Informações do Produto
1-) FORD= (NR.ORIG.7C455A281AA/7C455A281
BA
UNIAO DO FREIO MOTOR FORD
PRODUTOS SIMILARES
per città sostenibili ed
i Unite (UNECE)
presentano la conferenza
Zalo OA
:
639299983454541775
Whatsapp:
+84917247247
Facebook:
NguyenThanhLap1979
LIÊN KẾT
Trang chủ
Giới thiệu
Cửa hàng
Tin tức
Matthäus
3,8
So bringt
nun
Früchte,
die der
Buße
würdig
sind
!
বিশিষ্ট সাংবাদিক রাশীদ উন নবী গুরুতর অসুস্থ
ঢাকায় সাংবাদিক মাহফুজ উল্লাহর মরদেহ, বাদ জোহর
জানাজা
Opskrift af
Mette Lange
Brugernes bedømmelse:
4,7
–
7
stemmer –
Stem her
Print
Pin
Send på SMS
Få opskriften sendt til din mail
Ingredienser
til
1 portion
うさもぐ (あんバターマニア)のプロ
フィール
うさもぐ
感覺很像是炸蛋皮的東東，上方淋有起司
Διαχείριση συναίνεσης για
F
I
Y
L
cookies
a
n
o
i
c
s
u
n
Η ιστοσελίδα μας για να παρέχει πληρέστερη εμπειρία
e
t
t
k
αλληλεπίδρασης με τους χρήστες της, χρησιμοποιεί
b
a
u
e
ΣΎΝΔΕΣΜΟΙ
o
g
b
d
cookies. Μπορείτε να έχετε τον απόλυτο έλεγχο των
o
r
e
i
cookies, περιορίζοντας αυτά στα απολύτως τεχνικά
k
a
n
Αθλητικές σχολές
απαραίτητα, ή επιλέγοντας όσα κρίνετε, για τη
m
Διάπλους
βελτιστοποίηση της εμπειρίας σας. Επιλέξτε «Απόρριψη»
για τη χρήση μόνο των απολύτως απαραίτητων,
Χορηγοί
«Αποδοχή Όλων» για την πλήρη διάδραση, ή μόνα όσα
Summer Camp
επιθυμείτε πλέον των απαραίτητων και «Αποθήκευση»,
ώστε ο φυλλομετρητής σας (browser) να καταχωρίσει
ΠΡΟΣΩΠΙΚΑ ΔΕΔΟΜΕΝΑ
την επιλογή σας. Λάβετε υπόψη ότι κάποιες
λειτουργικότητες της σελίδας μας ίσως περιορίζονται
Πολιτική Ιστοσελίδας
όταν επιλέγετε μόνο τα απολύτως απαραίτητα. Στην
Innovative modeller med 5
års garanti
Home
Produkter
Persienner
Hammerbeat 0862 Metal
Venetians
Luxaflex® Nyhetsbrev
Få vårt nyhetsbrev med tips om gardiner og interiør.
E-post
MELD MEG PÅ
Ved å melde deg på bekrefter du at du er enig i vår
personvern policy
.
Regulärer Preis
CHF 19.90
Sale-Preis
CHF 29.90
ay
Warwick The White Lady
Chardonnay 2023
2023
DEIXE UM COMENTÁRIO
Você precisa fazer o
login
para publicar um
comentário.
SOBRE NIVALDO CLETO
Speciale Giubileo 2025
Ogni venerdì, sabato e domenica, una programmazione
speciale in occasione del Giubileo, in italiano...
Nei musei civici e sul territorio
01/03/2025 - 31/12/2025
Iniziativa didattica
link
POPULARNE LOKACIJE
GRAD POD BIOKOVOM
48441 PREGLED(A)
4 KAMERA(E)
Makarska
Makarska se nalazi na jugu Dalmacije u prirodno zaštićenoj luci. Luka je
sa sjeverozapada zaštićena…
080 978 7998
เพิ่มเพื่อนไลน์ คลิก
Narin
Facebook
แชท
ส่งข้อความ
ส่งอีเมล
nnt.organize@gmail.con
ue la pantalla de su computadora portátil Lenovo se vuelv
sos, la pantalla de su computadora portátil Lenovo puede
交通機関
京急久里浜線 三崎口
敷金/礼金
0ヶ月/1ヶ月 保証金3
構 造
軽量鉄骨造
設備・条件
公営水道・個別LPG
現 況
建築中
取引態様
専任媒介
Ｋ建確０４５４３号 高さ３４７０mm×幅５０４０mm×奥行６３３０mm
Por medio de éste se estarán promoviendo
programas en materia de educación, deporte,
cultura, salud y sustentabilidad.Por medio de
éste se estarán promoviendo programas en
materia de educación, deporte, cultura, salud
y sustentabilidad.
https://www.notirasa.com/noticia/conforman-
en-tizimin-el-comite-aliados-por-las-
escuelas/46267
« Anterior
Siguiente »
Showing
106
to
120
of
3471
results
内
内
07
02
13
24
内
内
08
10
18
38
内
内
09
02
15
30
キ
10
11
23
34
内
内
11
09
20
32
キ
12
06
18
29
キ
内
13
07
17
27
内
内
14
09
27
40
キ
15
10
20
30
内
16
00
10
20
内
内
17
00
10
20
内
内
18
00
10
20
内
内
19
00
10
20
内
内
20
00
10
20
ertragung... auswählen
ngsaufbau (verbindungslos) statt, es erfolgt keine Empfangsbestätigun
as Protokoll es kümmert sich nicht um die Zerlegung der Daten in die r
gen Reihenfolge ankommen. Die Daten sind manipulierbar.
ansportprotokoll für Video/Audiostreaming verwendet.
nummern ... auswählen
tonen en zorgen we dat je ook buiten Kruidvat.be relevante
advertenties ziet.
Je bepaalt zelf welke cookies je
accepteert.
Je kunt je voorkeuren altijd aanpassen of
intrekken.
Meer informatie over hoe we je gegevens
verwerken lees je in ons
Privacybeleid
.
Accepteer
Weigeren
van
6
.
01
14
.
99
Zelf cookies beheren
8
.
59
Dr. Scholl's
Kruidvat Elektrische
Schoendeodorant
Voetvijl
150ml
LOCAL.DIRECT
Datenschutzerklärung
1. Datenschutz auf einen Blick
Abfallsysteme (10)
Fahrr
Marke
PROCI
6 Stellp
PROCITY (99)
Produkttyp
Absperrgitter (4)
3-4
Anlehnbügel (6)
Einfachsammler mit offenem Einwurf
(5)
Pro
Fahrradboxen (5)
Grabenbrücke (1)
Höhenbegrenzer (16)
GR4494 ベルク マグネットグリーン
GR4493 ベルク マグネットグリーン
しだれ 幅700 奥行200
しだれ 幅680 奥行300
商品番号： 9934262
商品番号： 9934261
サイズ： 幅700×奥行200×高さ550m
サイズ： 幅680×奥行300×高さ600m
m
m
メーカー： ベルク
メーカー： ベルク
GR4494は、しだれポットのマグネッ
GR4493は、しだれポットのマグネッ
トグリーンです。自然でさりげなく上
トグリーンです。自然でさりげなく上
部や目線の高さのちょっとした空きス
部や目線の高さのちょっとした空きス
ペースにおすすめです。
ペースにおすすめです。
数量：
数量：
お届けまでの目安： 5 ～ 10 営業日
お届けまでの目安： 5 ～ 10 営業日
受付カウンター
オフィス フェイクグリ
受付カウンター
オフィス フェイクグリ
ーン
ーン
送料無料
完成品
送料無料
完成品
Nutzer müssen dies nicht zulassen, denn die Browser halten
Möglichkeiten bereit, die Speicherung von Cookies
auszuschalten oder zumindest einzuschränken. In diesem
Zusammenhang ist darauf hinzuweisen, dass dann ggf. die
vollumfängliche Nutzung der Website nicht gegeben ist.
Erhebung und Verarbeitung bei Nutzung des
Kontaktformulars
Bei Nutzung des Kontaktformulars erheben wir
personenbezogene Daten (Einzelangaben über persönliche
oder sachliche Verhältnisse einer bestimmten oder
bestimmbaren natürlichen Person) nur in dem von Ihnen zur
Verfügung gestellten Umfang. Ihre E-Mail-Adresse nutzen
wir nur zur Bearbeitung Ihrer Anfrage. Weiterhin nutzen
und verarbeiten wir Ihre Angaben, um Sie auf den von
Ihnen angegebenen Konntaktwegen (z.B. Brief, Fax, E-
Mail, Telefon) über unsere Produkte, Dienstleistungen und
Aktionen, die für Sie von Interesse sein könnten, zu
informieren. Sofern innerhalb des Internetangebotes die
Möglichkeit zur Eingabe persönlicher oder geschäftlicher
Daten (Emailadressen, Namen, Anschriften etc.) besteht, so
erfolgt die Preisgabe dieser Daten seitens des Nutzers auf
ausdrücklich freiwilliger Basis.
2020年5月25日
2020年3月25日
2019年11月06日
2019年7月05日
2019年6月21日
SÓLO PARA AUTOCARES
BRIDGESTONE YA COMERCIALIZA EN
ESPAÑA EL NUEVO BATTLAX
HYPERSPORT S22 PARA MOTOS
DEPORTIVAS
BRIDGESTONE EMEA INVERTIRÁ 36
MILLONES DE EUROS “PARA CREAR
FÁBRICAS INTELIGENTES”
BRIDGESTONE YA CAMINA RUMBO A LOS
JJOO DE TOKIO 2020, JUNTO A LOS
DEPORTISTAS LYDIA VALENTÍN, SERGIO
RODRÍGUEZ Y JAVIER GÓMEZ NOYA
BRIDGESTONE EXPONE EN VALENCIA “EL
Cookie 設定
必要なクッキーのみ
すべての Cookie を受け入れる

THE TASK => Reproduce every line from the listing above that holds the word "über".

ANSWER BELOW =>
personenbezogene Daten (Einzelangaben über persönliche
Mail, Telefon) über unsere Produkte, Dienstleistungen und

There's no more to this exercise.